• Exercise directions:
Pictures do not belong in the copy; restate the records below word for word.

* * *

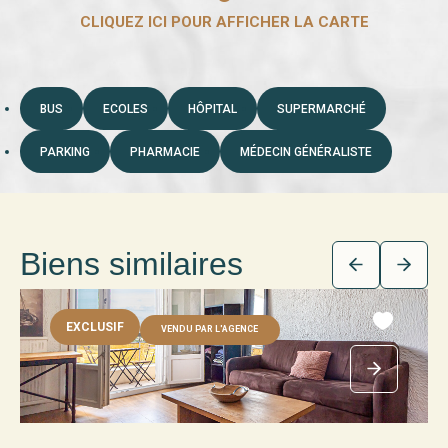
BUS
ECOLES
HÔPITAL
SUPERMARCHÉ
PARKING
PHARMACIE
MÉDECIN GÉNÉRALISTE
Biens similaires
EXCLUSIF
VENDU PAR L'AGENCE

* * *

• Response area:
BUS
ECOLES
HÔPITAL
SUPERMARCHÉ
PARKING
PHARMACIE
MÉDECIN GÉNÉRALISTE
Biens similaires
EXCLUSIF
VENDU PAR L'AGENCE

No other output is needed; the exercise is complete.